Americans live in a dream. It’s mostly a “media” dream at this point, a benumbing i.v. drip straight to the brain of TV, movies, pop music, video games, news “product,” and of course that enormous expanding plastic inevitable collective mind-dump that goes by the name of advertising—are we still exposed to approximately 5,000 ads each day, or has the number gone up since I came across this amazing statistic some years ago?—most of which is worse than worthless when it comes to trying to live an authentic life, i.e., one that might lead us to some functional level of self-knowledge, to some working awareness of what it means to be a human being in the world.
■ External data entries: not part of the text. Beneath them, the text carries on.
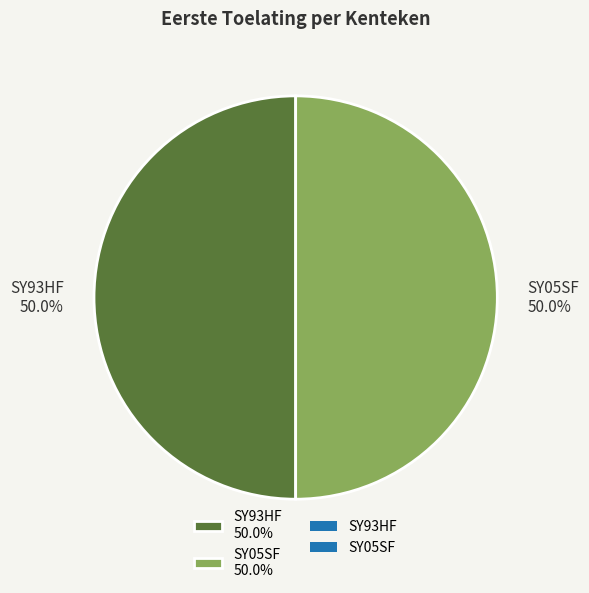

Count the number of slices in the pie.

2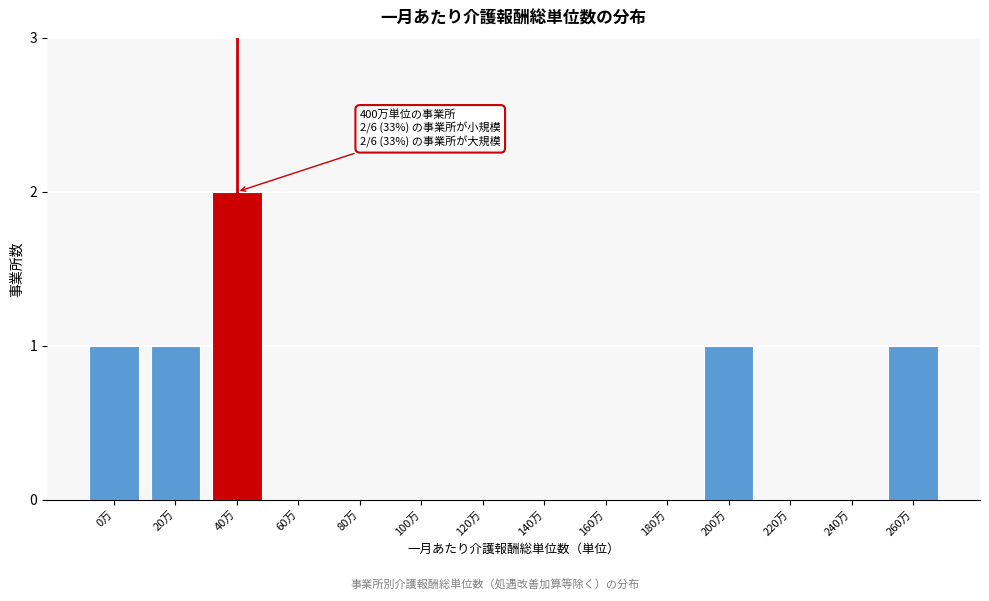

Reading right to left, list all the values displayed in this chart.

260万=1	240万=0	220万=0	200万=1	180万=0	160万=0	140万=0	120万=0	100万=0	80万=0	60万=0	40万=2	20万=1	0万=1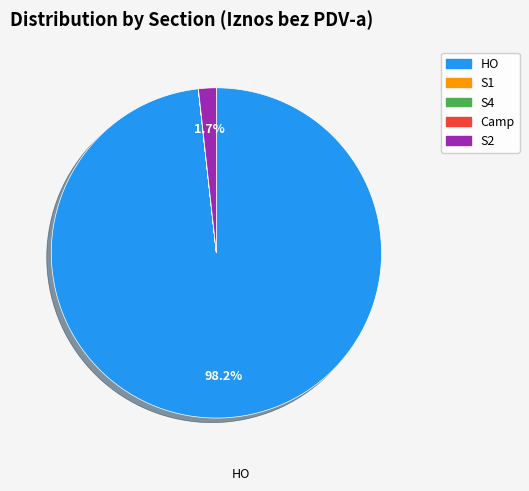

How much of the chart is everything except S2?

98.3%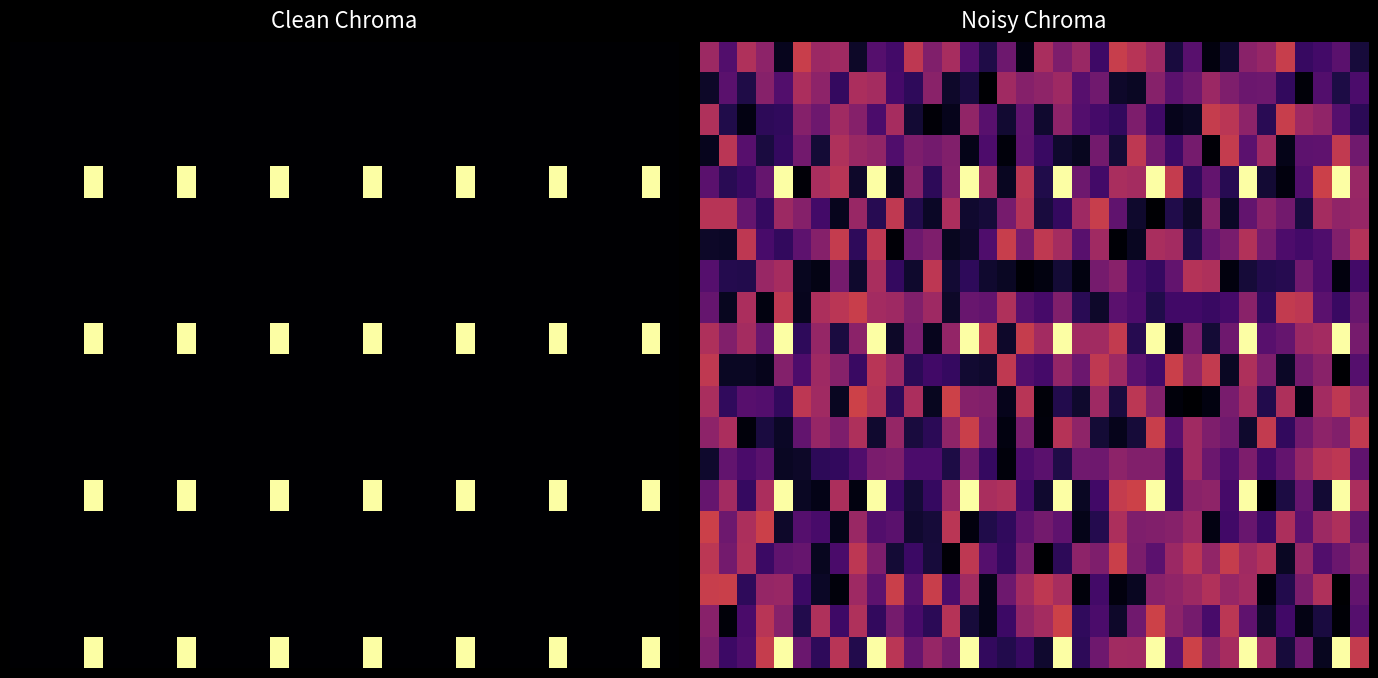

Count the number of data series in this chart.

20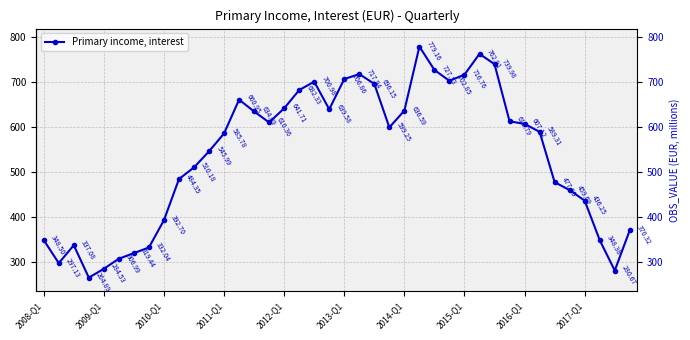

What is the average value?

538.7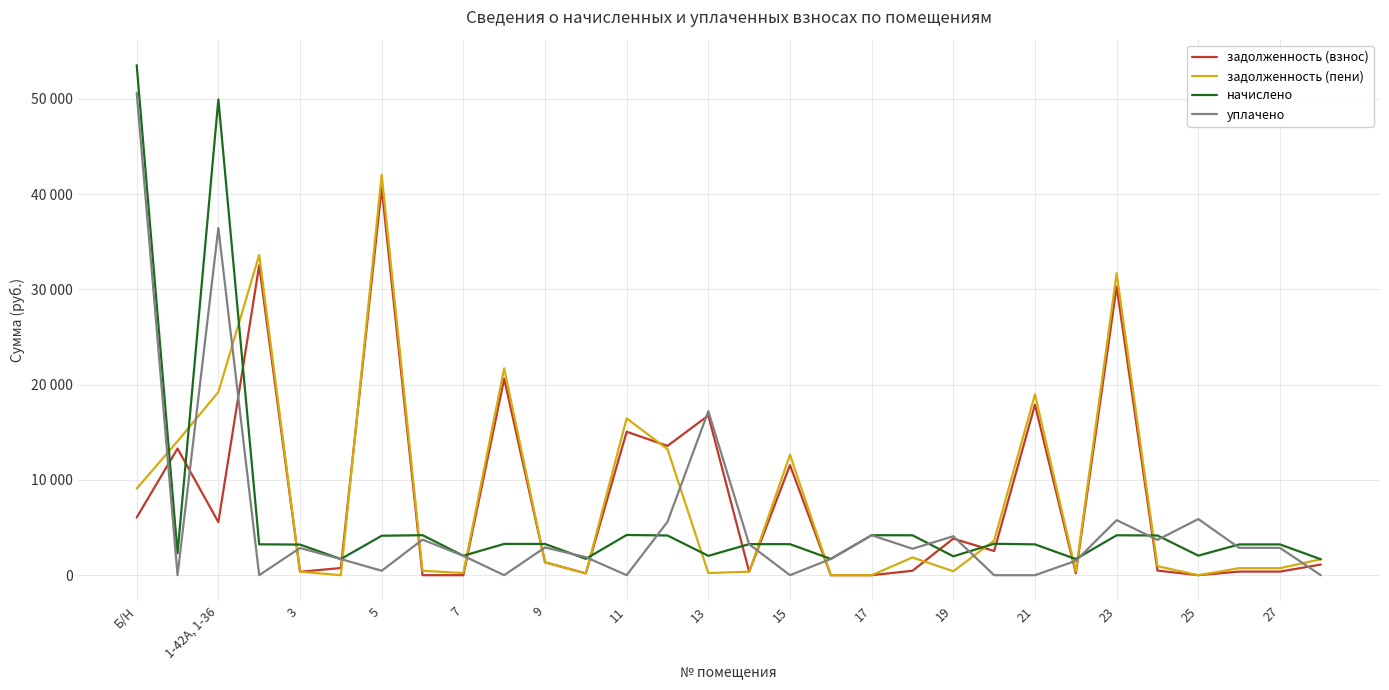

Does the chart have visible grid lines?

Yes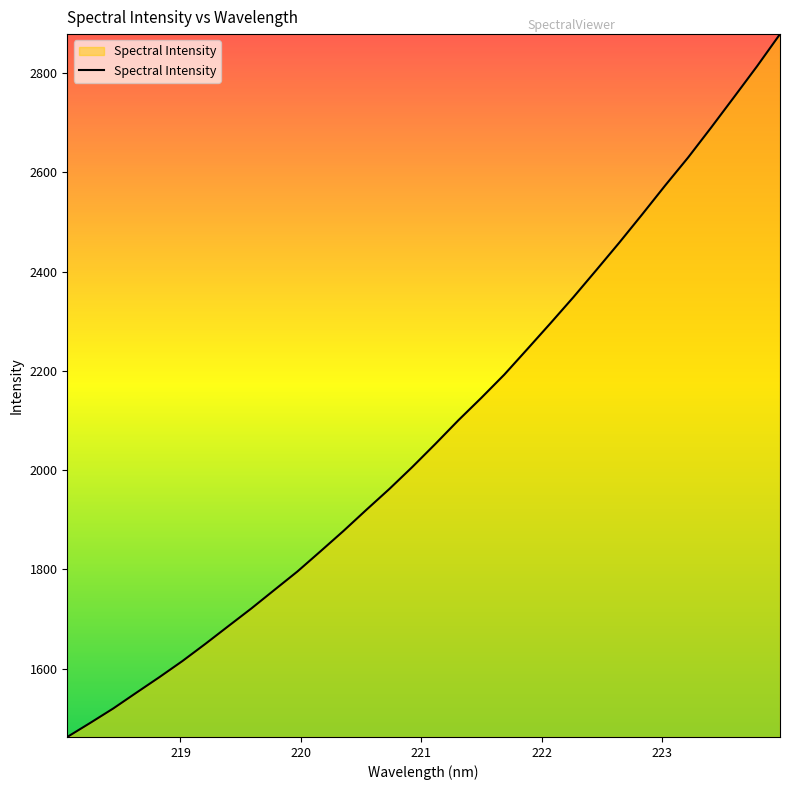

What is the difference between the maximum and minimum values?

1416.4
Not even 9/11 could shock us out of the dream, and as Susan Faludi shows in The Terror Dream, the dream is such a fixed condition of American existence that it swallowed 9/11 whole. If that catastrophe didn’t shock us awake, what will? Faludi’s dissection of the national id is even almost funny in a twisted, cringe-and-shiver way, until you remember just how much death and ruination have come of America’s years-long wallow in “Hollywood heroism.” It seems that our country became confused—we mistook the characters that John Wayne played in movies for real people, which led us to “Rumstud,” “the manly virtues,” the grotesquerie of President Bush—AWOL for how many months from his National Guard unit in 1972?—being described in Newsweek as a “fighting machine” thanks to a new exercise regimen and a buffed-up physique, Cheney—six deferments for Vietnam!—bemoaning American “weakness” and “vacillation,” self-professed Christians shrugging off “collateral damage” and on and on. At a certain point hypocrisy crosses over to schizophrenia. Are we there yet?
Faludi doesn’t flinch. Nor should we. Read this book and maybe we’ll start to understand the country we live in.